Pour ses premiers résultats après la fusion des français Vivendi, Canal+ et de l'américain Seagram le 8 décembre dernier, le numéro deux mondial des médias derrière AOL Time Warner a annoncé mercredi un chiffre d'affaires en hausse de 36,5% à 41,7 milliards d'euros pour l'exercice 2000. Ce chiffre est pour l'instant provisoire et l'ensemble des résultats sera communiqué début mars. Les activités environnement, dont Vivendi Universal entend se défaire à terme, médias et télécoms ont réalisé à elles seules 40 milliards d'euros.

Jean-Marie Messier, PDG du groupe, a relevé que «les chiffres pour l'exercice 2000 traduisent une hausse considérable de l'activité de Vivendi Universal dans la communication». Cette dernière, qui regroupe les activités télécoms et médias, a connu un total des ventes de 13,6 milliards d'euros, en progression de 63%, intégrant Canal+ sur 12 mois contre 3 mois en 1999. A périmètre et change constant toutefois, la croissance s'est établie à 19%. Selon Stéphanie Rheinboldt, analyste chez Lombard Odier & Cie, les ventes dans le secteur des médias sont meilleures que prévu tandis que les activités télécoms ont généré un chiffre d'affaires légèrement en dessous des attentes.

Les télécoms ont contribué pour 5,3 milliards (35,1% dont 31,7% de croissance interne) au chiffre d'affaires du groupe. Au sein de cette division, Cegetel a réalisé des ventes pour 5,1 milliards d'euros (+31,5%), l'essentiel étant à l'actif du téléphone mobile (4,6 milliards d'euros). Le nombre d'abonnés a progressé de 38,3% à 10,2 millions au 31 décembre 2000.

Pour Vivendi Environnement, le chiffre d'affaires s'est élevé à 26,4 milliards d'euros en 2000, en hausse de 26% par rapport à 1999. L'augmentation, selon le groupe, résulte de la croissance interne (10,5%) et de l'impact, en année pleine, des acquisitions de 1999, avec principalement US Filter, intégré pour 8 mois en 1999 contre 12 en 2000. La part réalisée à l'étranger a représenté 15,3 milliards d'euros, soit 58% du total, en progression de 39,4% dont 13,3% de croissance interne.

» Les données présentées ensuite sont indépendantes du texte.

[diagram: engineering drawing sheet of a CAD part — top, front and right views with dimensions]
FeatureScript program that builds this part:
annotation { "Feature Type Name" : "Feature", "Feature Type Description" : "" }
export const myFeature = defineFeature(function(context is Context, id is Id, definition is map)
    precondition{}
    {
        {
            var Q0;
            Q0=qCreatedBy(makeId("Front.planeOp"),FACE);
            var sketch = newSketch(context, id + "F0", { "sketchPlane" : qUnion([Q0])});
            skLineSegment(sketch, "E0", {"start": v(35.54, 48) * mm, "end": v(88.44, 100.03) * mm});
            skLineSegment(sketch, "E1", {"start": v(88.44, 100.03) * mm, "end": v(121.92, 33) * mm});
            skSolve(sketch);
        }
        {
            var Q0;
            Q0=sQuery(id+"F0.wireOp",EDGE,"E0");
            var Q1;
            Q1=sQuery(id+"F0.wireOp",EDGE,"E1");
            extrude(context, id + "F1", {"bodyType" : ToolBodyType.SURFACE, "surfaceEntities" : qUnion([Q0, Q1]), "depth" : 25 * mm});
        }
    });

Vivendi Universal devrait, grâce à un niveau important de cash, procéder à des acquisitions aux Etats-Unis, relève l'analyste de la banque genevoise. Actuellement en effet, la société est peu présente outre-Atlantique dans la distribution, Seagram ayant apporté dans la corbeille de la mariée du contenu, comme les studios Universal ou l'éditeur de musique PolyGram. Le marché imagine par exemple volontiers un échange d'actifs entre la participation de Vivendi Universal dans BSkyB, dont Vivendi Universal devrait se détacher, et celle de l'américain Liberty Media dans USA Network.

Il faudra attendre le 9 mars pour connaître l'ensemble des résultats pour l'exercice 2000 et obtenir des informations sur les évolutions prévues pour 2001. Jean-Marie Messier a toutefois déjà annoncé que «Vivendi Universal entre dans sa première année de pleine activité avec de très fortes perspectives de croissance et un bilan très solide.» Pour Stéphanie Rheinboldt, il ne faut toutefois pas attendre grand-chose quant à l'évolution de l'action cette année. Car la visibilité sur le titre est encore floue. L'intégration des trois sociétés joue un rôle à cet égard comme la complexité de la structure du groupe.